── Selected extract ──

Adjusted EBITDA for the fourth quarter of 2022 was $55.1 million, representing a 42% margin compared to a 45% margin a year ago. Operating expenses in Q4 increased by 25% to $58.4 million, primarily driven by the growth in sales and marketing investments including higher headcount and related costs as well as spend on trade shows.

EPS for the fourth quarter of 2022 was $1.01 and our free cash flow for the quarter – of fourth quarter of 2022 was $40.9 million representing a 31% margin compared to a 32% margin a year ago. In Q4, we continued to invest the cash we generated from operations back into Qualys including $3 million on capital expenditures and $104.5 million to repurchase $848,000 of our outstanding shares.

At the end of the quarter, we had $154.5 million remaining in our share repurchase program. We are pleased to announce that our Board has authorized an additional $100 million share repurchase program bring the total available amount for share repurchases to $254.5 million.

Now let us turn to our 2023 guidance. Starting with revenues for the full year 2023, our revenue guidance is $553 million to $557 million, which represents a growth rate of 13% to 14%. For the first quarter 2023, we expect revenues to be in the range of $130.2 million to $131 million representing a growth rate of 15% to 16%.

This guidance is assuming no material revenue contribution from our newer products such as Context XDR and total cloud and continued unfavorable market dynamics throughout 2023 similar to what we witnessed in the fourth quarter of 2022. Given the growth opportunities ahead of us, we will continue to invest in operations, people and systems while recognizing the importance of optimization.

As a result, we expect full year 2023 EBITDA margin to be in the low 40s roughly in line with the fourth quarter 2022 margins. We expect full year EPS to be in the range of 4.10 and 4.18 and for the first quarter of 2023 in the range of 0.95 and 0.97.

Our planned capital expenditures in 2023 is expected to be in the range of $18 million to $25 million and for the first quarter of 2023 in the range of $4 million to $5 million.

───
── Collected material ──

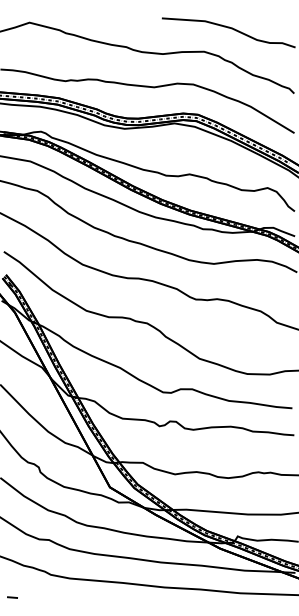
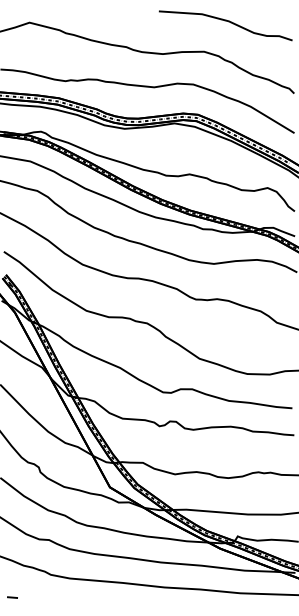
curve at (228, 28) position: (228, 28) -> (225, 21)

───

Task statement
Carry on the Qualys earnings remarks from the point where they stop. The lines above are separate material and have nothing to do with the Qualys earnings remarks.

Task result
In 2023, we plan to align our product and marketing investments to focus on specific initiatives to drive more pipeline and support sales and respond to the current macro conditions, while at the same time maintaining a disciplined approach to unit economics.

Throughout 2022, we accelerated the pace of hiring and broadened great talent across all functions of the company increasing the total employee base by 18%, while growing sales and marketing headcount by 22%. While we plan to continue to invest in 2023 given the environment we are in, we're planning to prioritize increase in investment in sales and marketing as well as related support functions and systems while largely maintaining our level of investment in engineering.

As we [indiscernible] to sharpen our execution by focusing on sales and marketing enablement and productivity, we believe we will be able to drive Qualys share and long-term returns, while balancing growth and profitability.

In conclusion in 2022, we delivered strong top-line growth and industry-leading profitability. We continue to lead with product innovation introducing Context XCR and Total cloud and adding true risk to VMDR. With these achievements, we remain confident in our ability to deliver on our growth opportunity long-term and we will continue to prioritize investments critical to advancing our platform and go-to-market scale, with a commitment to further elevate the areas of our business within our control and maximize shareholder value.

With that Sumedh and I would be happy to answer any of your questions.

Operator

[Operator Instructions] Our first question will come from the line of Dan Bergstrom from RBC Capital Markets. Your line is open.

D
Dan Bergstrom
RBC Capital Markets

Yes. Thanks for taking our question. So, could you talk a little bit more about the buildup to guidance for calendar year 2023? What are you assuming from a macro perspective relative to what you saw in the fourth quarter? You said similar, but maybe more on -- is it the same getting worse, close rates? Just trying to better understand the level of conservatism in everyone's numbers here.

S
Sumedh Thakar
President & Chief Executive Officer

Yes. I think, we really think that we saw the macro and -- from our perspective deteriorate in Q4 and that thing -- that was reflected in our softer than expected bookings, both on new and upsell. And, I think, we see opportunity for us to continue to work with our sales team, improve their execution.

And I think those are some of the things that -- changes that we have put in place, that we are looking forward to. As we get into Q1 and for FY 2023, we've sort of not assumed any change in that macro or productivity or anything like that when we looked at the guidance.

D
Dan Bergstrom
RBC Capital Markets

Great. Thanks. And then, looking through the PowerPoint, it looks like the penetration of Fortune 50 G2K customers increase versus previously and you called out an example in the prepared remarks there. Just curious about what's securing that business, what products did they adopt? And then, just to verify, is this the first real change in penetration there in some time?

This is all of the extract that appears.